I caught an interesting piece of TV with Derren Brown recently. I like his style, but I also like the fact that he debunks so much nonsense.
In three different parts of the world, he took a group of people, asked them for a couple of personal effects from their pockets, disappeared and reappeared with personal profiles for each of them. Cue voxpops of emotional and tearful people amazed at how accurate the assessments were – “he got me like 90% nailed”, “there are things here I didn’t even realise myself”, etc.
Then he invited them, if they wished, to share their profiles with each other. At which point it became apparent that they were all exactly the same profile. The technique’s called “Cold Reading” and relies on the “Forer Effect“, by which we interpret generic information as being specific about ourselves. It’s, of course, how horoscopes are put together.

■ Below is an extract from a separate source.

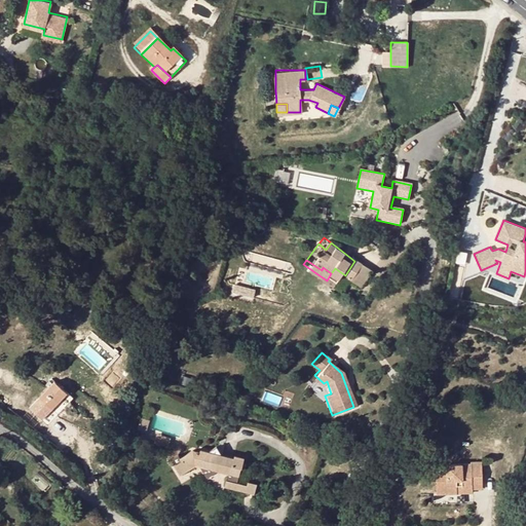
[(38,398),(51,410),(59,402),(67,393),(53,381),(38,398)]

It works best when [from Wikipedia]:
- the subject believes that the analysis applies only to them
- the subject believes in the authority of the evaluator
- the analysis lists mainly positive traits
Which, it strikes me, describe an awful lot of consultants’ reports and proposals. It struck me recently when talking with a colleague in a government department that a high proportion of consultants’ analyses of problems is straight cold reading.
“I’m getting a picture of an organisation with a problem in communication. It’s a big organisation, run by someone with a history in accounting. Or there’s an accountant in the organisation, perhaps in the Finance department.”
If that’s you, you know where to find me.